" Une fille de la campagne " d'Edna O'Brien 12/20
Née en 1930 au fin fond de l'Irlande (comté de Clare), Edna O'Brien publie son premier roman en 1960 intitulé "Les filles de la campagne". Rapidement le livre est interdit en Irlande pour cause d’obscénité. Ce scandale signera bruyamment son entrée dans le monde de la littérature, car devant l'adversité, elle ne baissera jamais les bras. En effet à force d'obstination et d'opiniâtreté, elle vivra sa vie comme une lutte. Aujourd'hui à plus de 80 ans, elle nous propose son autobiographie, avec naturel, tendresse, sensibilité et une grande lucidité.

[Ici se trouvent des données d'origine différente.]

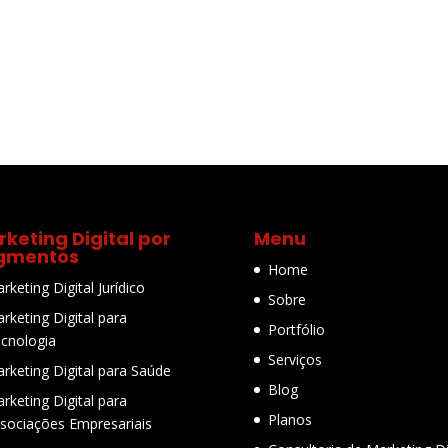
keting Digital por
Menu
gmentos
Home
rketing Digital Jurídico
Sobre
rketing Digital para
Portfólio
cnologia
Serviços
rketing Digital para Saúde
Blog
rketing Digital para
Planos
sociações Empresariais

D’après ses mémoires, l'un de ses combats les plus féroces fut contre cette Irlande catholique du début du XXème siècle, gonflée outrancièrement de ses lourdes traditions et croyances, voulant annihiler toute autre forme de pensée. D'ailleurs elle explique sa fuite hors de son pays natal, comme " une répugnance à vivre en Irlande à cause de son étroitesse d'esprit et de la pesanteur de la censure."

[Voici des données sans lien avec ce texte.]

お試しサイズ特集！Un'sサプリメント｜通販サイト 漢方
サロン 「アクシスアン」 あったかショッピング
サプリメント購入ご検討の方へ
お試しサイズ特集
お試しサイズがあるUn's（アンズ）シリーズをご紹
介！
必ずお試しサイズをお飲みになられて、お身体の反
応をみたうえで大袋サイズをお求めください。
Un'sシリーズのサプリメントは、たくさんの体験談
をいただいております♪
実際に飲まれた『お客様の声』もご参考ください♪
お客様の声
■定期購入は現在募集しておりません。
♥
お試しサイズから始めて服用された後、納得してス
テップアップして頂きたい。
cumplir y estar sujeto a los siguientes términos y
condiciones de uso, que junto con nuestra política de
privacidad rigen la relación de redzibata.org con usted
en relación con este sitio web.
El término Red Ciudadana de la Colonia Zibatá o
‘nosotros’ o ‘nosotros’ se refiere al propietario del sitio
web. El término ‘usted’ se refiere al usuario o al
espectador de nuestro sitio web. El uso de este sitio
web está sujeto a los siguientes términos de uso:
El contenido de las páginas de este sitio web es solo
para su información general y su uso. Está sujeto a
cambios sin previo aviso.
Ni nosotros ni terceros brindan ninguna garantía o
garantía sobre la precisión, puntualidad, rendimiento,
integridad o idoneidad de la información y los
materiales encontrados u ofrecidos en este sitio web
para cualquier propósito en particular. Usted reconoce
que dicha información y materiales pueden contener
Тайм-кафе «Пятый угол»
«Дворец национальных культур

En 1954, elle épouse un écrivain irlando-tchèque Ernest Gébler, il partiront vivre à Londres et auront deux enfants. Mais supportant de moins en moins les velléités d'écriture de sa moitié, le couple se séparera en 1964. D'où de nouveaux combats pour obtenir la garde de ses enfants, devant un ancien mari retors à souhait.
Dès lors, sa vie battra au rythme de rencontres artistiques ou politiques avec l'intelligentsia du moment. Elle croisera entre autre : Richard Burton, Robert Mitchum, Paul McCartney (qui ira jusqu'à chanter une chanson à l'un de ses fils pour son anniversaire), Samuel Beckett, Jackie Onassis, etc...
Elle fera souvent le tour du monde, pour présenter ses romans, avec une nette préférence pour New-York. Elle tâtera quelques drogues, suivra une thérapie, s’installera quelques années à Donegal : la pointe nord-ouest de l'Irlande, se fera critiquer par certain écrivain pour ses amitiés avec certains membres de l'IRA, bref Edna O'Brien vivra mille vies !
Cependant, toute cette profusion de noms fait qu'on s'y perd, puis qu'on s'y noie. Nul doute que certain en seront heureux, mais moi, j'ai besoin d'un minimum de fondation, car l'abstraction n'est pas loin ! En effet, parfois on ignore totalement la période racontée. Parfois on est frustré de certaines rencontres qui s'achève en eau de boudin. Parfois le manque d'information sur ces entrevues apparemment importantes, me laisse pantois. Parfois je tombe sur des phrases dont le sens m'échappe entièrement, étrange ! (Quand ce ne sont pas des paragraphes !). Oui, effectivement, il y a à boire et à manger, un tri s'impose. Dommage. Mais heureusement quand elle parle de la nature, cette nature si sauvage, si ventée et si caractérielle, elle devient grandiose et nous emporte lyriquement.
Véritable hommage à la liberté, ce livre est celui d'une femme courageuse et indépendante. Tout fut loin d'être facile face au phallocentrisme ambiant de l'époque. Ses espoirs, ses doutes, ses souffrances, constellent ce récit d'un kaléidoscope de ressentis parfois douloureux, parfois triomphant.
Edna O'Brien restera comme une femme, qui, à l'instar de Colette, fut toute sa vie pleine d'ardeur et d'intransigeance. Son oeuvre est à lire pour mieux saisir ce qu'une bio trop nébuleuse nous laisse entrevoir.